I have a similar 2008 Samsung washer (WF206BNW/XAC) that I nearly trashed because it would not drain. It had a problem with the drain motor. I was able to fix the motor, but not before I had purchased a replacement drain pump motor. (which is in my cabinet should I need it in the future)
Before doing any work on your washer, disconnect the power cord and turn off the water. Be prepared to soak up water with towels or whatever, if you are dismantling the pump.

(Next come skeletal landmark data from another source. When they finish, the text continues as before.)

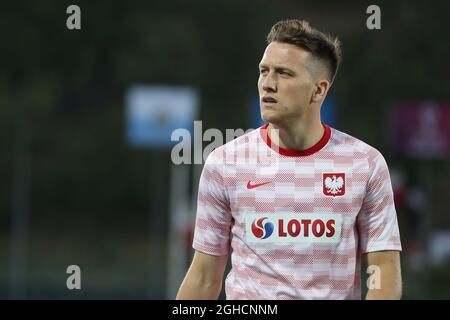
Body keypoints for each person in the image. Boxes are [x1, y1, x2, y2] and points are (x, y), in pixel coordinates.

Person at [176, 19, 402, 300]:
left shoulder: (365, 164)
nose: (268, 84)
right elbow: (203, 279)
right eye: (264, 71)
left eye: (284, 73)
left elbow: (384, 275)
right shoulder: (225, 163)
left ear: (318, 90)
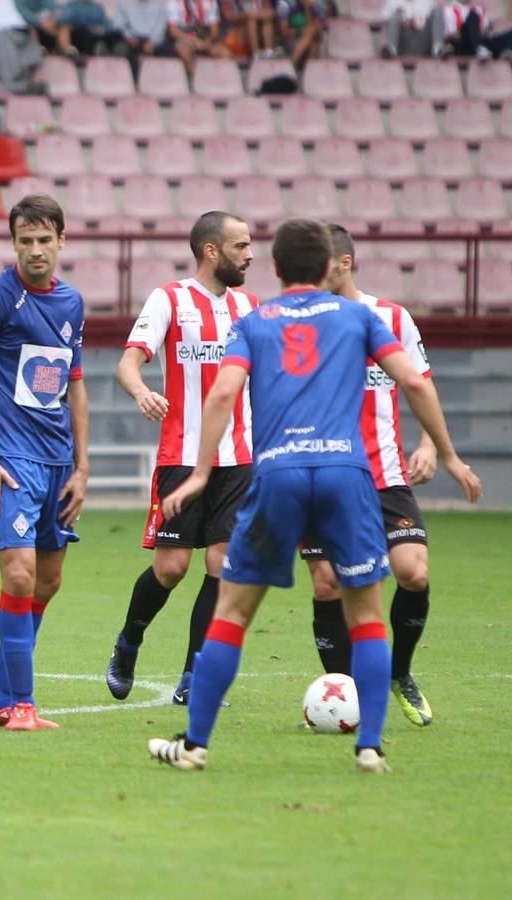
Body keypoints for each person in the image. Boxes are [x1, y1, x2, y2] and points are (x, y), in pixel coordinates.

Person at [147, 218, 482, 775]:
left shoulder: (257, 320)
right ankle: (370, 745)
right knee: (368, 614)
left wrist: (202, 472)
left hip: (277, 473)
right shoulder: (358, 317)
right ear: (330, 267)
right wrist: (447, 455)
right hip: (346, 475)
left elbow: (223, 392)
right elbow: (417, 384)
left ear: (276, 269)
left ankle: (195, 744)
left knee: (231, 612)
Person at [107, 211, 257, 707]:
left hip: (237, 459)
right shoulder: (169, 299)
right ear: (211, 251)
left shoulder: (251, 306)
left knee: (221, 564)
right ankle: (129, 641)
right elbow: (128, 364)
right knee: (171, 568)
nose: (250, 255)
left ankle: (195, 671)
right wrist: (141, 392)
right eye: (240, 246)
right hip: (181, 455)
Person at [0, 193, 89, 732]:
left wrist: (82, 467)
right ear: (13, 243)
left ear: (61, 240)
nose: (35, 250)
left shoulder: (72, 302)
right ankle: (25, 705)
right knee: (18, 575)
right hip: (9, 458)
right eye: (24, 240)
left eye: (44, 239)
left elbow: (74, 386)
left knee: (47, 581)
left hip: (57, 459)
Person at [302, 225, 440, 727]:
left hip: (385, 474)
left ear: (345, 262)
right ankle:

The problem with these pumps:
Water will get inside around the armature of the drain pump motor, but this part does not see the 120 volts which is limited to the stationary outer part of the motor. The motor will run with this water but eventually it builds up calcium and deposits that start to bind on the rotating part, which will cause it to draw more current. An overload on the outer part of the motor (coil) will open and protect the motor from burning out, but eventually that overload will fail and either burn or open circuit and no more power gets to your motor. The easiest thing to do is replace the motor which is readily available from a number of online stores. But if you are handy with your tools, you can dismantle the motor, scrape out the deposits from inside the plastic cylinder where the armature spins and remove any deposits on the armature. You should put a bit of high quality grease in the bearings before reassembly. I put too much grease in the first time and it dragged on the rotating parts and I had to disassemble it again to clean it out. You will need to check the overload device (heat sensor) that is tucked in the coil and stationary portion on the outer part of the motor.
However, if you replaced the motor and it still doesn't run, your problem is probably in the Control Panel, as was mine. Control panel circuit cards are not available anywhere!!! Check to see if you are getting any voltage to them motor terminals. If your have no voltage, continue reading:
The increased current causes the contacts to pit and corrode and they don't make proper contact anymore. Below see the little relay only 1 inch long, where I have exposed the contacts so that they can be cleaned
The trick is to get to these contacts and clean them up with a tiny bit of fine sandpaper. This relay in on the control circuit card, which must be removed from the washer to get at.
First remove the top of the washer by removing the screws at the top in the back.
push the top towards the back of the unit and lift off.
Remove the screws from the control panel and pull forward in order to remove the wires. Make a note where the wires are connected or take pictures before removing.
This is a picture of my control circuit card connection after I had cleaned the contacts and reassembled the wiring.
When you have removed the control panel, take a close look at the labelling under the relays (black boxes) and locate the drain pump relay. With an exacto knife gently cut around the top of the box and remove the top.
You have to gently remove the black plastic link that goes from the white actuator to the relay contacts with tweezers. When you do, it will look like the first picture in included above. cut a small strip of fine sandpaper and fold it in half lengthwise. It has to be small enough to fit inside the box between the two contact pads. Rub it up and down gently between the two contact pads while squeezing the pads together on the sandpaper using tweezers. do not oversand, one or two strokes is enough. Blow out any dirt.
Put the link back in position between the white actuator and the contact. Make sure that it moves properly by pushing gently on the actuator and the it closes the contacts.
I put a plastic box over all the relays and taped it in place so that dirt would not fall in the contacts after reassembly.
Reassemble the Control panel to the washer, but leave the top off during testing.